(Task goal) Retype every line in the records below, keeping each character, word, and line break unchanged.

(Source material Opens)

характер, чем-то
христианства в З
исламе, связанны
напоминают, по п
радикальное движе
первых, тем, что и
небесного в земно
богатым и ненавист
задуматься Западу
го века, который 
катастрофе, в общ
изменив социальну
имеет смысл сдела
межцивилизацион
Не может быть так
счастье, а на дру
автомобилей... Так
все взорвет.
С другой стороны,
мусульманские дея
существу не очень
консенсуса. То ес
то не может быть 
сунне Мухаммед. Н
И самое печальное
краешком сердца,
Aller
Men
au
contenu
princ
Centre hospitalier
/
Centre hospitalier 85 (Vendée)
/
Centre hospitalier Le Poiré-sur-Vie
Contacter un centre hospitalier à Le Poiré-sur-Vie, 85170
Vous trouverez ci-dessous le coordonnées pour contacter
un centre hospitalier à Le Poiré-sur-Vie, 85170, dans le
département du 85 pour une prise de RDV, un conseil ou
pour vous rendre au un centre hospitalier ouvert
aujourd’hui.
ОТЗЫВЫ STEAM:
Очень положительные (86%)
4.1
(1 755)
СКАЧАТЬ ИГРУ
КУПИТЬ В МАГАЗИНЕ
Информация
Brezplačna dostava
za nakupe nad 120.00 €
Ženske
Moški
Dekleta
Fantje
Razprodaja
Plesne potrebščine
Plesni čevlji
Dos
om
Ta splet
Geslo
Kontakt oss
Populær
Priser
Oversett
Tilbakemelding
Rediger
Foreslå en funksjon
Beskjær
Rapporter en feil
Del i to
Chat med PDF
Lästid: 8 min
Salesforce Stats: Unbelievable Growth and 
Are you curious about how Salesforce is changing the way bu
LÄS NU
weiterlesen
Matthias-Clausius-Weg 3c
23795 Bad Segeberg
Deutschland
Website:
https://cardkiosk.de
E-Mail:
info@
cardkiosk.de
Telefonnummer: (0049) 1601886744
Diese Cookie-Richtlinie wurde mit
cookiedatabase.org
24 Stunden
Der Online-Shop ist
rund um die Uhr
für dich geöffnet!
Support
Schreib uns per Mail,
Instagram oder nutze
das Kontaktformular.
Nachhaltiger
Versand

(Source material Closes)

(Solution to this problem)
характер, чем-то
христианства в З
исламе, связанны
напоминают, по п
радикальное движе
первых, тем, что и
небесного в земно
богатым и ненавист
задуматься Западу
го века, который 
катастрофе, в общ
изменив социальну
имеет смысл сдела
межцивилизацион
Не может быть так
счастье, а на дру
автомобилей... Так
все взорвет.
С другой стороны,
мусульманские дея
существу не очень
консенсуса. То ес
то не может быть 
сунне Мухаммед. Н
И самое печальное
краешком сердца,
Aller
Men
au
contenu
princ
Centre hospitalier
/
Centre hospitalier 85 (Vendée)
/
Centre hospitalier Le Poiré-sur-Vie
Contacter un centre hospitalier à Le Poiré-sur-Vie, 85170
Vous trouverez ci-dessous le coordonnées pour contacter
un centre hospitalier à Le Poiré-sur-Vie, 85170, dans le
département du 85 pour une prise de RDV, un conseil ou
pour vous rendre au un centre hospitalier ouvert
aujourd’hui.
ОТЗЫВЫ STEAM:
Очень положительные (86%)
4.1
(1 755)
СКАЧАТЬ ИГРУ
КУПИТЬ В МАГАЗИНЕ
Информация
Brezplačna dostava
za nakupe nad 120.00 €
Ženske
Moški
Dekleta
Fantje
Razprodaja
Plesne potrebščine
Plesni čevlji
Dos
om
Ta splet
Geslo
Kontakt oss
Populær
Priser
Oversett
Tilbakemelding
Rediger
Foreslå en funksjon
Beskjær
Rapporter en feil
Del i to
Chat med PDF
Lästid: 8 min
Salesforce Stats: Unbelievable Growth and 
Are you curious about how Salesforce is changing the way bu
LÄS NU
weiterlesen
Matthias-Clausius-Weg 3c
23795 Bad Segeberg
Deutschland
Website:
https://cardkiosk.de
E-Mail:
info@
cardkiosk.de
Telefonnummer: (0049) 1601886744
Diese Cookie-Richtlinie wurde mit
cookiedatabase.org
24 Stunden
Der Online-Shop ist
rund um die Uhr
für dich geöffnet!
Support
Schreib uns per Mail,
Instagram oder nutze
das Kontaktformular.
Nachhaltiger
Versand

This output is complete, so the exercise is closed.